Janine reinterpreta Hobbes
JORGE E. DOTTI

A justificada fama da obra de Hobbes reverbera sobre suas interpretações que revelam sagacidade e força de sugestão. É o caso do belo ensaio de Renato Janine Ribeiro, cuja reedição se justifica plenamente. Com esse trabalho, o investigador paulista aprofunda e amplia uma leitura que já havia apresentado um resultado altamente significativo ("A Marca do Leviatã", Ática, 1978).
Um dos motivos que permitem a nosso autor levar a bom termo seu diálogo com Hobbes é a apropriada desconfiança que sente diante das investigações metodológicas e epistemológicas que povoam a geografia filosófica contemporânea, condicionando a hermenêutica antes que esta se ponha em marcha.

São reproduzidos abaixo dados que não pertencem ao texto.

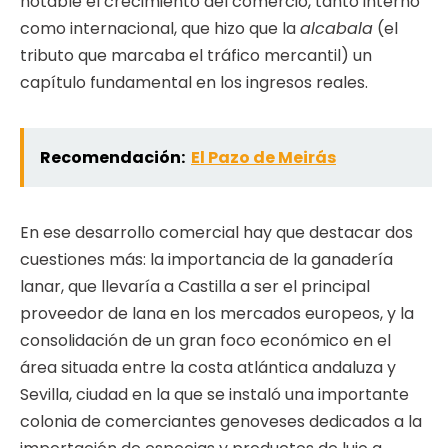
notable el crecimiento del comercio, tanto interno
como internacional, que hizo que la
alcabala
(el
tributo que marcaba el tráfico mercantil) un
capítulo fundamental en los ingresos reales.
Recomendación:
El Pazo de Meirás
En ese desarrollo comercial hay que destacar dos
cuestiones más: la importancia de la ganadería
lanar, que llevaría a Castilla a ser el principal
proveedor de lana en los mercados europeos, y la
consolidación de un gran foco económico en el
área situada entre la costa atlántica andaluza y
Sevilla, ciudad en la que se instaló una importante
colonia de comerciantes genoveses dedicados a la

Do mesmo modo, Ribeiro assume a exigência de incorporar ao labor interpretativo essas referências diretas que marcam o texto motivador de suas reflexões, tais como certos elementos históricos imprescindíveis para a compreensão de muitas das idéias em jogo, mas também o sistema de metáforas imperante na atmosfera cultural em que vive Hobbes e a trama ideológica e simbólica em geral (conceitos, idéias-força, lugares-comuns, iconografia), dentro da qual e contra a qual escreve o filósofo de Malmesbury.
Daí decorre a estrutura do livro, no qual a cerrada análise das noções filosóficas em sentido mais estrito mantém seu equilíbrio com uma erudita remissão interpretativa a proclamações e discursos políticos, a imagens literárias e configurações estéticas variadas (o burlador de Sevilha, a emblemática barroca), às posturas doutrinais de reis, chanceleres, parlamentares, juristas e bispos, nesse convulsionado século 17 inglês, e às teorias de filósofos e estudiosos contemporâneos e posteriores a Hobbes (desde Locke, Montesquieu e Rousseau a Strauss, Macpherson -bem redimensionado por Ribeiro-, Pocock ou Skinner, entre outros).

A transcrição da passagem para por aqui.